Philip Scheffner has been working as a visual artist since 1985. His feature length documentaries like The Halfmoon Files, Day of the Sparrow, Revision and Havarie won numerous awards and were positively perceived and acknowledged by international critics. He co-founded pong film with Merle Kröger in 2001. Since October 2021 he is Professor for Documentary Practice at the Academy of Media Arts (KHM), Cologne.
Cynthia Browne is currently an anthropologist and media practitioner based in Germany. Her current research focuses on the material afterlives of mining and operates at the intersection of media studies, sensory ethnography, science and technology studies, and the anthropology of extraction. Currently she is a post-doctoral research associate with the interdisciplinary research training group “Documentary Practices: Excess and Privation” at the Ruhr University in Bochum Germany, as well as a 2020/2021 Fellow at the Institute for Sustainability Studies in Potsdam, Germany. She is also an alumni of the Critical Media Practice program at Harvard University, where she received her doctorate in Social Anthropology in 2019. Her book manuscript Utopic Wastelands: Site-Specific Art and the Re-making of Germany’s Ruhr region, examines the multiple, conflicting temporalities inhering in efforts to aesthetically and pragmatically reframe Germany’s former coal and steel heartland into a post-industrial “cultural metropolis.”

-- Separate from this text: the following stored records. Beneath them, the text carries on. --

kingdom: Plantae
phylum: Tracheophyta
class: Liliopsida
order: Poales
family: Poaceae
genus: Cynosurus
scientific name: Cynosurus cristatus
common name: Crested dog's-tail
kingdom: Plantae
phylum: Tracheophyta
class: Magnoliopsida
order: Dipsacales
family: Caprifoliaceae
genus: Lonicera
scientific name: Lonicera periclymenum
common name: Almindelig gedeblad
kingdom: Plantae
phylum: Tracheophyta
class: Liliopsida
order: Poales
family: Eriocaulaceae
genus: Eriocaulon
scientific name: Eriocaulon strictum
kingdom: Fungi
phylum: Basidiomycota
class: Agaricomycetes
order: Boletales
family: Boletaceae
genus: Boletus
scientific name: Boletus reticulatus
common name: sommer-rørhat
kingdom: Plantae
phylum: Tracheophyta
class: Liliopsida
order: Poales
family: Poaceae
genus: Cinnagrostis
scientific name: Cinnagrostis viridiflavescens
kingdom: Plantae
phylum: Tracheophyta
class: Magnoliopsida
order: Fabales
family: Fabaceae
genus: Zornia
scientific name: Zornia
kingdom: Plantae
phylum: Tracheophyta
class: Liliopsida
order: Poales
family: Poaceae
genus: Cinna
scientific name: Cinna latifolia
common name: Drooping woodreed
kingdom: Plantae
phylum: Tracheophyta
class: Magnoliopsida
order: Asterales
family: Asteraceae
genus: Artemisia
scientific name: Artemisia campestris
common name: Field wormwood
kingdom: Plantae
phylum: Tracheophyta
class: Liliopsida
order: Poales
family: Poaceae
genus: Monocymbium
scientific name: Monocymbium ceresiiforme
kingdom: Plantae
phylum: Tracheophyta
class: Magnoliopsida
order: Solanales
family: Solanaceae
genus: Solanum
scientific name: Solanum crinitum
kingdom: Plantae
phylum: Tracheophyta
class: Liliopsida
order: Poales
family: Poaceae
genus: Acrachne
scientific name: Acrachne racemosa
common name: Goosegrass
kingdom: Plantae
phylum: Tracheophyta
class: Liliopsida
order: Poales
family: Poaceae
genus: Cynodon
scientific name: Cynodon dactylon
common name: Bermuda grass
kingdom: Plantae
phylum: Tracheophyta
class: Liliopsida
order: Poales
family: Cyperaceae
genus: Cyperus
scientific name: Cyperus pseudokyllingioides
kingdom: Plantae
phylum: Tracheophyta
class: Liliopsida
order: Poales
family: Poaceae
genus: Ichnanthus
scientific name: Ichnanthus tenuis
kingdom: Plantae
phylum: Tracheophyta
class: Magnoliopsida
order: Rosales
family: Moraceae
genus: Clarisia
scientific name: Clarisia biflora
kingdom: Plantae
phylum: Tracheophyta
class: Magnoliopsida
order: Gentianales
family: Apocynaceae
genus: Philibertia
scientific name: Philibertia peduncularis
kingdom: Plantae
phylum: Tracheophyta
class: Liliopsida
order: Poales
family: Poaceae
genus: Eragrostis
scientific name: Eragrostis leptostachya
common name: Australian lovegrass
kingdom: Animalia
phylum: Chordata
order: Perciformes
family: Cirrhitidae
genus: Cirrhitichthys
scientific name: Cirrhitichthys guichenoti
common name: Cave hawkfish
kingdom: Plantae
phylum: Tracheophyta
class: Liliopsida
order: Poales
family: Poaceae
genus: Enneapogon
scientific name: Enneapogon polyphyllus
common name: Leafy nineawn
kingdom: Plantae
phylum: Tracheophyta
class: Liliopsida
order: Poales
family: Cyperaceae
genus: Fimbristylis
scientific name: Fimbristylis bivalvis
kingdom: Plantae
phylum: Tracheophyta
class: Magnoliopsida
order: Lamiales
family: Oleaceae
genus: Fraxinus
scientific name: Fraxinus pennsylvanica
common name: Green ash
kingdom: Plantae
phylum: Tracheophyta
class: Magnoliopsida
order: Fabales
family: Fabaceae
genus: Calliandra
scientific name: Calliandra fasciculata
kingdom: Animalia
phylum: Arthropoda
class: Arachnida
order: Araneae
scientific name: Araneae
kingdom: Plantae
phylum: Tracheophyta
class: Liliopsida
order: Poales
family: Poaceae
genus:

Vera Mader studied Media and Cultural Studies and Cultural Anthropology in Freiburg, Germany and Amherst, Massachussetts. They are part of the graduate research training group “Documentary Practices. Excess and Privation” at Ruhr-University Bochum. Research interests include Black feminist theory, the poetics/practice of care and discourses on healing, i.e. in 20th century environmentalism.